TEXTO DE ORIGEM:
“Em um mundo que jaz no Maligno”, escreve o deputado Nikolas Ferreira (PL-MG) em “Criando Filhos para o Amanhã”, “muitas são as investidas contra a família”.
O título foi lançado pela cristã editora Vida na Bienal do Livro, em coautoria com seus pais, os pastores Edésio de Oliveira e Ruth Ferreira. O próprio Nikolas virou pai em março, quando nasceu Aurora, a primeira de muitos filhos que diz orar para Deus lhe dar.
Até porque, ele afirma à reportagem, a orientação bíblica para crescer e se multiplicar é uma forma de pôr “heranças do Senhor” para “lutar contra as trevas”. Por trevas, leia: valores progressistas como feminismo e direitos LGBTQIA+.
A tese que o norteia é pop em círculos conservadores: a família tradicional brasileira, que ele define como “homem, mulher e sua prole”, está a perigo. O que faltava, segundo Nikolas, é literatura para municiar casais que queiram para seus filhos uma educação com matizes cristãos.

ENTRADAS FORNECIDAS:

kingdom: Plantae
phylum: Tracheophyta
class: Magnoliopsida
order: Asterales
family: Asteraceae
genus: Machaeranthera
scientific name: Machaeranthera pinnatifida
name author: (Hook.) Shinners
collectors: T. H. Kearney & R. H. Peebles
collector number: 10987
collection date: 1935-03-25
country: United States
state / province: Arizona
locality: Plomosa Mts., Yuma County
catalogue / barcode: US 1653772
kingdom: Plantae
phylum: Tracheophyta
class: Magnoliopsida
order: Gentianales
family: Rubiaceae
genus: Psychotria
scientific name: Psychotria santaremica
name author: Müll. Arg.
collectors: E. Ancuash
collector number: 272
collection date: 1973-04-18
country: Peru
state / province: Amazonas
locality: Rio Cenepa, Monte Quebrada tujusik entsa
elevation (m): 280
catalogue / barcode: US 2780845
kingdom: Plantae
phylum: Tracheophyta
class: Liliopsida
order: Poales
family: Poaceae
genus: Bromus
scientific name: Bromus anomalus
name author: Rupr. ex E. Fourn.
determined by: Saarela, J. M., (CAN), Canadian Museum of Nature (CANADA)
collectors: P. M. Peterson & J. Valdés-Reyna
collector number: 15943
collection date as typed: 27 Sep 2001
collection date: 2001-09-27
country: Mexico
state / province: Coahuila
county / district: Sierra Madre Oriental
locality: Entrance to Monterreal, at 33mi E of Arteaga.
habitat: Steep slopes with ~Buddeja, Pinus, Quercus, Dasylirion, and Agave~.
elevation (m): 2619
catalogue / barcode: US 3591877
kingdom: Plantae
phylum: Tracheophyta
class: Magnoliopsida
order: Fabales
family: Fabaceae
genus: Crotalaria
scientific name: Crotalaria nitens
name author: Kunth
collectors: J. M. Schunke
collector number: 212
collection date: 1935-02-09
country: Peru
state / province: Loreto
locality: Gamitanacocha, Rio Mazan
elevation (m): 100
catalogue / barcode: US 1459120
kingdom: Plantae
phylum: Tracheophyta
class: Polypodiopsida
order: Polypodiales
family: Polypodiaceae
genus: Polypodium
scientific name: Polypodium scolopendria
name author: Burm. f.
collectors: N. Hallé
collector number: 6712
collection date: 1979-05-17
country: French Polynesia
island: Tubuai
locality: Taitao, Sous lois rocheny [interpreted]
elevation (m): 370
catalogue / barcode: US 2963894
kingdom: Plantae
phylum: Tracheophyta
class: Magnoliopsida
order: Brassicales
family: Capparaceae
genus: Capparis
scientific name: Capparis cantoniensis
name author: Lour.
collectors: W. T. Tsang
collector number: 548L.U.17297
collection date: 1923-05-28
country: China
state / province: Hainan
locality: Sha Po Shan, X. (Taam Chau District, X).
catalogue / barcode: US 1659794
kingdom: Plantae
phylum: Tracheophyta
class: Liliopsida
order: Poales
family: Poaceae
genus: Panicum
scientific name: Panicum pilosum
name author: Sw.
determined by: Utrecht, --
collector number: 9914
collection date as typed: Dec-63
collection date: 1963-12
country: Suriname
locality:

INSTRUÇÃO 1: Reproduza sem alterações o trecho do texto de origem que começa nas palavras "O título foi" e termina depois de "com matizes cristãos.".
INSTRUÇÃO 2: Transcreva as linhas das entradas sem alterações, do início das entradas até a linha que contém "state / province: Arizona", inclusive.

RESULTADO CORRETO 1:
O título foi lançado pela cristã editora Vida na Bienal do Livro, em coautoria com seus pais, os pastores Edésio de Oliveira e Ruth Ferreira. O próprio Nikolas virou pai em março, quando nasceu Aurora, a primeira de muitos filhos que diz orar para Deus lhe dar.
Até porque, ele afirma à reportagem, a orientação bíblica para crescer e se multiplicar é uma forma de pôr “heranças do Senhor” para “lutar contra as trevas”. Por trevas, leia: valores progressistas como feminismo e direitos LGBTQIA+.
A tese que o norteia é pop em círculos conservadores: a família tradicional brasileira, que ele define como “homem, mulher e sua prole”, está a perigo. O que faltava, segundo Nikolas, é literatura para municiar casais que queiram para seus filhos uma educação com matizes cristãos.

RESULTADO CORRETO 2:
kingdom: Plantae
phylum: Tracheophyta
class: Magnoliopsida
order: Asterales
family: Asteraceae
genus: Machaeranthera
scientific name: Machaeranthera pinnatifida
name author: (Hook.) Shinners
collectors: T. H. Kearney & R. H. Peebles
collector number: 10987
collection date: 1935-03-25
country: United States
state / province: Arizona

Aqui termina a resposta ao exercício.